Ms de Jong, now 85, attended the Costa ceremony, where she described how she did not speak about what happened to her until Prof van Es approached her.

She added: "Nobody spoke about it during the war or after the war... The time before that, I had no words. I never thought I had a story but Bart wrote it down and it was a story."

Professor van Es told the JC that the book had been "healing and helpful" for his family and for Lien and her family, some of whom live in Israel.

"I feel I have gained them as cousins," he said. "It's a great thing that everyone has found the book an enrichment. Now, thanks to the Costa Prize, it will be shared with more readers, which is wonderful." 

The win comes after the JC’s chief fiction reviewer David Herman noted that the JQ Wingate Prize shortlist contained “no history books or biographies in a good year for both”, specifically citing The Cut Out Girl's absence. 

The book had also failed to make the prize's longlist of 13 books, announced in December. 

Now in its 42nd year, the JQ Wingate Prize, worth £4,000 and run in association with the JW3 Jewish community centre, is awarded to "the best book, fiction or non-fiction, to translate the idea of Jewishness to the general reader.”

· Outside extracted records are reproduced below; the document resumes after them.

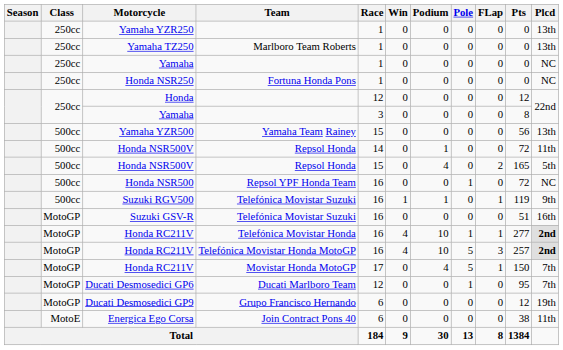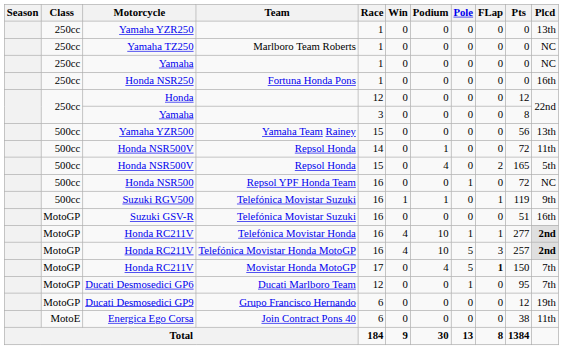Yamaha TZ250 | Plcd: 13th -> NC
Honda NSR250 | Plcd: NC -> 16th
Honda RC211V / Movistar Honda MotoGP | FLap: normal -> bold
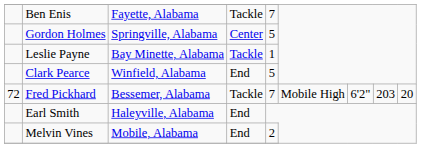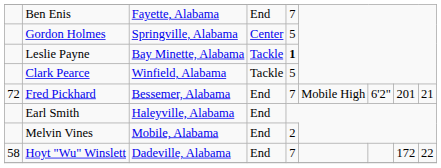Ben Enis | column 4: Tackle -> End
Leslie Payne | column 5: normal -> bold
Clark Pearce | column 4: End -> Tackle
Fred Pickhard | column 4: Tackle -> End
Fred Pickhard | column 8: 203 -> 201
Fred Pickhard | column 9: 20 -> 21
+ row: 58 | Hoyt "Wu" Winslett | Dadeville, Alabama | End | 7 | 172 | 22
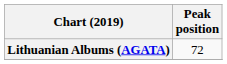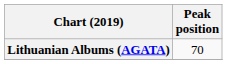Lithuanian Albums (AGATA) | Peak position: 72 -> 70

Shoshana Boyd Gelfand, the Wingate Prize's chair of judges, told the JC: “We are looking forward to announcing the winner of the JQ Wingate prize on February 25 at a panel event [at JW3] where the judges will shed light on the process and their choices.

“The recent announcement of The Cut-Out Girl as the winner of the Costa prize just demonstrates how many superb books there were to choose from this year and how differently each judging panel fulfils their mandate.”